Natural Language Processing (NLP) is Radev’s main area of research. It is an area of study where computer science, linguistics, and artificial intelligence intersect, and it is increasingly prominent in our lives. It plays a role in everything from how Apple’s Siri assists us to translating text from one language to another. One indication of the level of interest in the subject is that 135 students have signed up for Radev’s NLP course this semester. Large class sizes are nothing new for Radev. He has taught an NLP MOOC (massive open online course) on Coursera with more than 10,000 students.

Radev is also the founder of the North American Computational Linguistics Olympiad (NACLO), (www.nacloweb.org), a computational linguistics competition for high school students in the United States and Canada. 

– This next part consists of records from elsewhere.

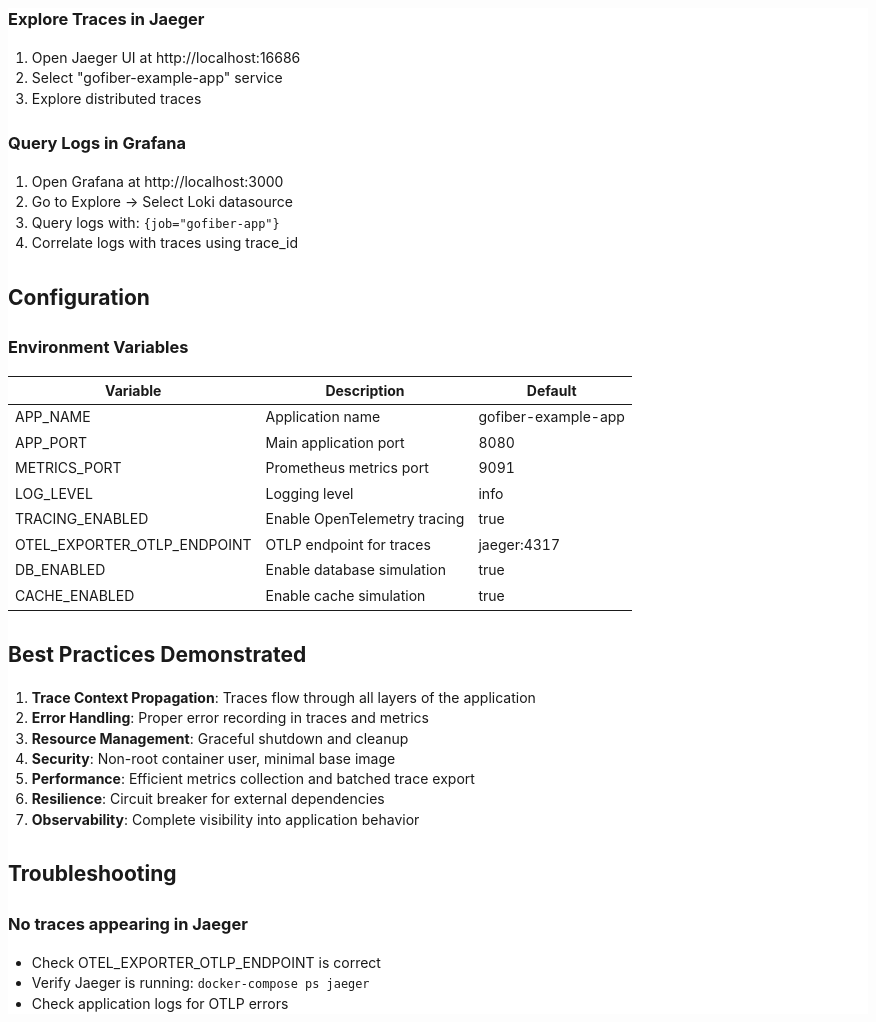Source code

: ### Explore Traces in Jaeger

1. Open Jaeger UI at http://localhost:16686
2. Select "gofiber-example-app" service
3. Explore distributed traces

### Query Logs in Grafana

1. Open Grafana at http://localhost:3000
2. Go to Explore → Select Loki datasource
3. Query logs with: `{job="gofiber-app"}`
4. Correlate logs with traces using trace_id

## Configuration

### Environment Variables

| Variable | Description | Default |
|----------|-------------|---------|
| APP_NAME | Application name | gofiber-example-app |
| APP_PORT | Main application port | 8080 |
| METRICS_PORT | Prometheus metrics port | 9091 |
| LOG_LEVEL | Logging level | info |
| TRACING_ENABLED | Enable OpenTelemetry tracing | true |
| OTEL_EXPORTER_OTLP_ENDPOINT | OTLP endpoint for traces | jaeger:4317 |
| DB_ENABLED | Enable database simulation | true |
| CACHE_ENABLED | Enable cache simulation | true |

## Best Practices Demonstrated

1. **Trace Context Propagation**: Traces flow through all layers of the application
2. **Error Handling**: Proper error recording in traces and metrics
3. **Resource Management**: Graceful shutdown and cleanup
4. **Security**: Non-root container user, minimal base image
5. **Performance**: Efficient metrics collection and batched trace export
6. **Resilience**: Circuit breaker for external dependencies
7. **Observability**: Complete visibility into application behavior

## Troubleshooting

### No traces appearing in Jaeger
- Check OTEL_EXPORTER_OTLP_ENDPOINT is correct
- Verify Jaeger is running: `docker-compose ps jaeger`
- Check application logs for OTLP errors

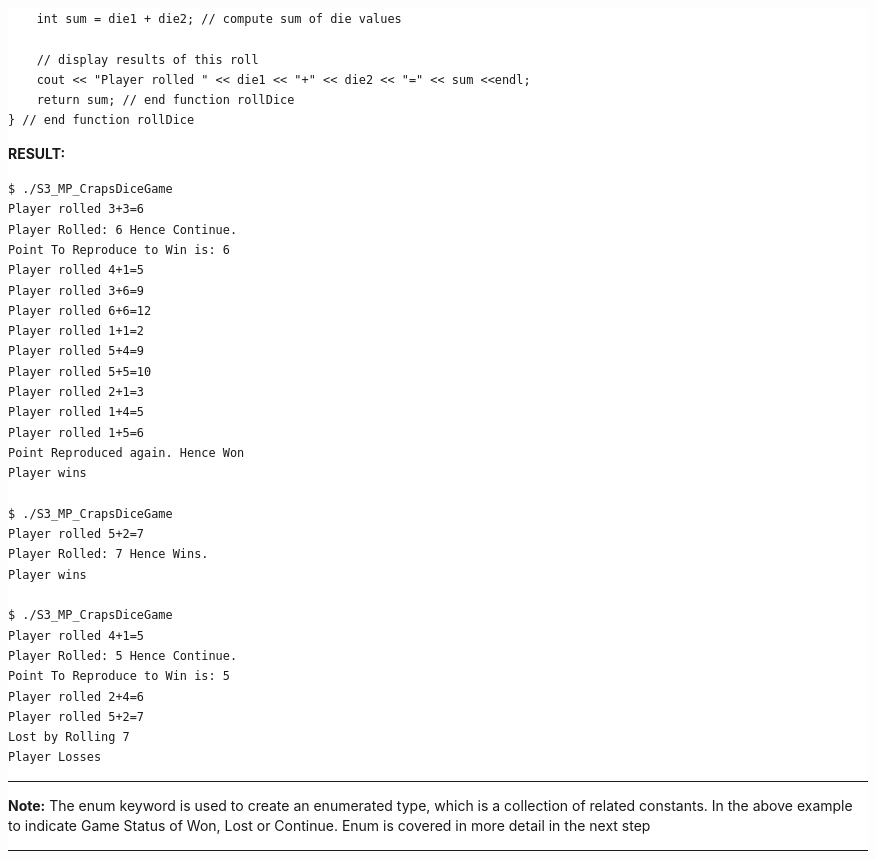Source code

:         int sum = die1 + die2; // compute sum of die values

        // display results of this roll
        cout << "Player rolled " << die1 << "+" << die2 << "=" << sum <<endl;
        return sum; // end function rollDice 
    } // end function rollDice


**RESULT:**

    $ ./S3_MP_CrapsDiceGame
    Player rolled 3+3=6
    Player Rolled: 6 Hence Continue.
    Point To Reproduce to Win is: 6
    Player rolled 4+1=5
    Player rolled 3+6=9
    Player rolled 6+6=12
    Player rolled 1+1=2
    Player rolled 5+4=9
    Player rolled 5+5=10
    Player rolled 2+1=3
    Player rolled 1+4=5
    Player rolled 1+5=6
    Point Reproduced again. Hence Won
    Player wins

    $ ./S3_MP_CrapsDiceGame
    Player rolled 5+2=7
    Player Rolled: 7 Hence Wins.
    Player wins

    $ ./S3_MP_CrapsDiceGame
    Player rolled 4+1=5
    Player Rolled: 5 Hence Continue.
    Point To Reproduce to Win is: 5
    Player rolled 2+4=6
    Player rolled 5+2=7
    Lost by Rolling 7
    Player Losses

***
**Note:** The enum keyword is used to create an enumerated type, which is a collection of related constants. In the above example to indicate Game Status of Won, Lost or Continue. Enum is covered in more detail in the next step
***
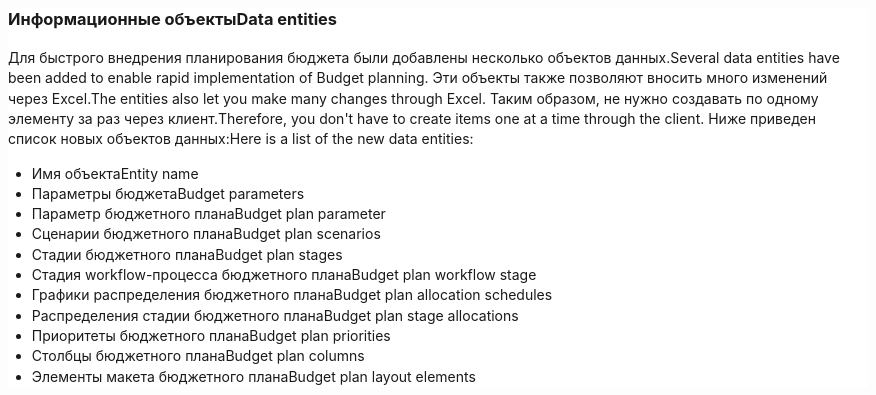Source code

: ### <a name="data-entities"></a><span data-ttu-id="d60eb-287">Информационные объекты</span><span class="sxs-lookup"><span data-stu-id="d60eb-287">Data entities</span></span>

<span data-ttu-id="d60eb-288">Для быстрого внедрения планирования бюджета были добавлены несколько объектов данных.</span><span class="sxs-lookup"><span data-stu-id="d60eb-288">Several data entities have been added to enable rapid implementation of Budget planning.</span></span> <span data-ttu-id="d60eb-289">Эти объекты также позволяют вносить много изменений через Excel.</span><span class="sxs-lookup"><span data-stu-id="d60eb-289">The entities also let you make many changes through Excel.</span></span> <span data-ttu-id="d60eb-290">Таким образом, не нужно создавать по одному элементу за раз через клиент.</span><span class="sxs-lookup"><span data-stu-id="d60eb-290">Therefore, you don't have to create items one at a time through the client.</span></span> <span data-ttu-id="d60eb-291">Ниже приведен список новых объектов данных:</span><span class="sxs-lookup"><span data-stu-id="d60eb-291">Here is a list of the new data entities:</span></span>

-   <span data-ttu-id="d60eb-292">Имя объекта</span><span class="sxs-lookup"><span data-stu-id="d60eb-292">Entity name</span></span>
-   <span data-ttu-id="d60eb-293">Параметры бюджета</span><span class="sxs-lookup"><span data-stu-id="d60eb-293">Budget parameters</span></span>
-   <span data-ttu-id="d60eb-294">Параметр бюджетного плана</span><span class="sxs-lookup"><span data-stu-id="d60eb-294">Budget plan parameter</span></span>
-   <span data-ttu-id="d60eb-295">Сценарии бюджетного плана</span><span class="sxs-lookup"><span data-stu-id="d60eb-295">Budget plan scenarios</span></span>
-   <span data-ttu-id="d60eb-296">Стадии бюджетного плана</span><span class="sxs-lookup"><span data-stu-id="d60eb-296">Budget plan stages</span></span>
-   <span data-ttu-id="d60eb-297">Стадия workflow-процесса бюджетного плана</span><span class="sxs-lookup"><span data-stu-id="d60eb-297">Budget plan workflow stage</span></span>
-   <span data-ttu-id="d60eb-298">Графики распределения бюджетного плана</span><span class="sxs-lookup"><span data-stu-id="d60eb-298">Budget plan allocation schedules</span></span>
-   <span data-ttu-id="d60eb-299">Распределения стадии бюджетного плана</span><span class="sxs-lookup"><span data-stu-id="d60eb-299">Budget plan stage allocations</span></span>
-   <span data-ttu-id="d60eb-300">Приоритеты бюджетного плана</span><span class="sxs-lookup"><span data-stu-id="d60eb-300">Budget plan priorities</span></span>
-   <span data-ttu-id="d60eb-301">Столбцы бюджетного плана</span><span class="sxs-lookup"><span data-stu-id="d60eb-301">Budget plan columns</span></span>
-   <span data-ttu-id="d60eb-302">Элементы макета бюджетного плана</span><span class="sxs-lookup"><span data-stu-id="d60eb-302">Budget plan layout elements</span></span>





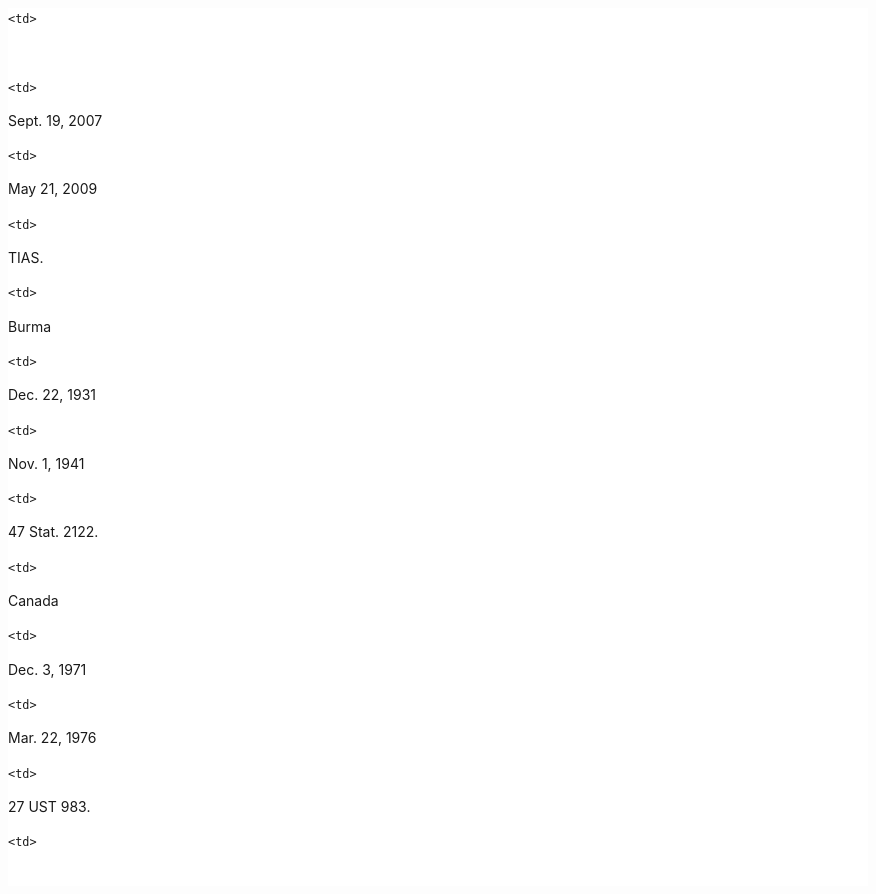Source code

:   <tr>

    <td> 

   </td>

    <td> 

Sept. 19, 2007  </td>

    <td> 

May 21, 2009  </td>

    <td> 

TIAS.  </td>

  </tr>

  <tr>

    <td> 

Burma  </td>

    <td> 

Dec. 22, 1931  </td>

    <td> 

Nov. 1, 1941  </td>

    <td> 

47 Stat. 2122.  </td>

  </tr>

  <tr>

    <td> 

Canada  </td>

    <td> 

Dec. 3, 1971  </td>

    <td> 

Mar. 22, 1976  </td>

    <td> 

27 UST 983.  </td>

  </tr>

  <tr>

    <td> 

   </td>
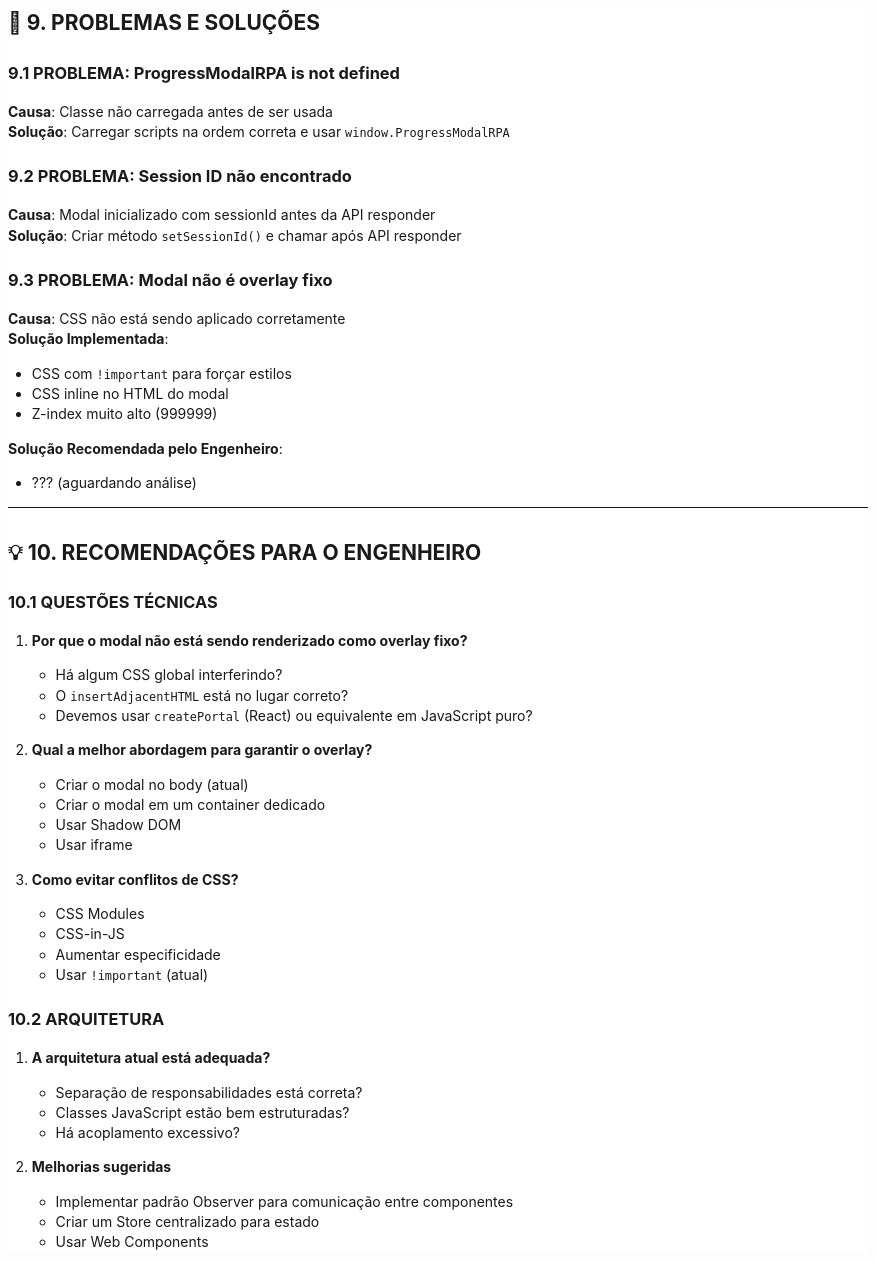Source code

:
## 🔧 9. PROBLEMAS E SOLUÇÕES

### 9.1 PROBLEMA: ProgressModalRPA is not defined
**Causa**: Classe não carregada antes de ser usada  
**Solução**: Carregar scripts na ordem correta e usar `window.ProgressModalRPA`

### 9.2 PROBLEMA: Session ID não encontrado
**Causa**: Modal inicializado com sessionId antes da API responder  
**Solução**: Criar método `setSessionId()` e chamar após API responder

### 9.3 PROBLEMA: Modal não é overlay fixo
**Causa**: CSS não está sendo aplicado corretamente  
**Solução Implementada**:
- CSS com `!important` para forçar estilos
- CSS inline no HTML do modal
- Z-index muito alto (999999)

**Solução Recomendada pelo Engenheiro**:
- ??? (aguardando análise)

---

## 💡 10. RECOMENDAÇÕES PARA O ENGENHEIRO

### 10.1 QUESTÕES TÉCNICAS
1. **Por que o modal não está sendo renderizado como overlay fixo?**
   - Há algum CSS global interferindo?
   - O `insertAdjacentHTML` está no lugar correto?
   - Devemos usar `createPortal` (React) ou equivalente em JavaScript puro?

2. **Qual a melhor abordagem para garantir o overlay?**
   - Criar o modal no body (atual)
   - Criar o modal em um container dedicado
   - Usar Shadow DOM
   - Usar iframe

3. **Como evitar conflitos de CSS?**
   - CSS Modules
   - CSS-in-JS
   - Aumentar especificidade
   - Usar `!important` (atual)

### 10.2 ARQUITETURA
1. **A arquitetura atual está adequada?**
   - Separação de responsabilidades está correta?
   - Classes JavaScript estão bem estruturadas?
   - Há acoplamento excessivo?

2. **Melhorias sugeridas**
   - Implementar padrão Observer para comunicação entre componentes
   - Criar um Store centralizado para estado
   - Usar Web Components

“This is a big competition that we’ve been running for 11 years now,” Radev said, adding that about 2,000 students participate each year. “It’s for people interested in linguistics, computational linguistics, natural language processing, and machine learning - that sort of thing.” The best students in the USA participate at the international level and have won many medals there. Among them are current Yale undergraduates Tom McCoy (’17), Aidan Kaplan (’17), and James Wedgwood (’20). Unlike many other high school events related to computer science, almost 50% of the participants in NACLO are female. Radev is the editor of two published volumes of NACLO problems.

His other areas of expertise include text summarization, dialogue systems, and deep neural learning – all of which have a wide range of applications. Even before he arrived at Yale, Radev was in contact with several faculty members from other fields about striking up collaborations, including those from the medical school, the humanities programs and the political science department. With the daunting amount of textual data that researchers in these fields encounter, Radev’s expertise should prove a valuable resource. 

“There’s a general awareness now that natural language processing and these other tools can be helpful to those other fields,” he said. “Ten years ago, many people from other fields didn’t even know that you could do this sort of work.” 

Radev has published close to 200 papers in NLP and related areas. He’s currently continuing several collaborations outside of Yale. One project is with IBM and the University of Michigan on building a conversational dialogue system for student advising. Another is with Robert Mankoff, editor of the New Yorker magazine’s cartoons. As part of an ongoing project, they’re looking at how well computers can recognize humor and even generate their own original jokes.

“It may or may not work, but it will be very interesting to be able to see if a computer can understand New Yorker cartoons and get the jokes in them,” he said.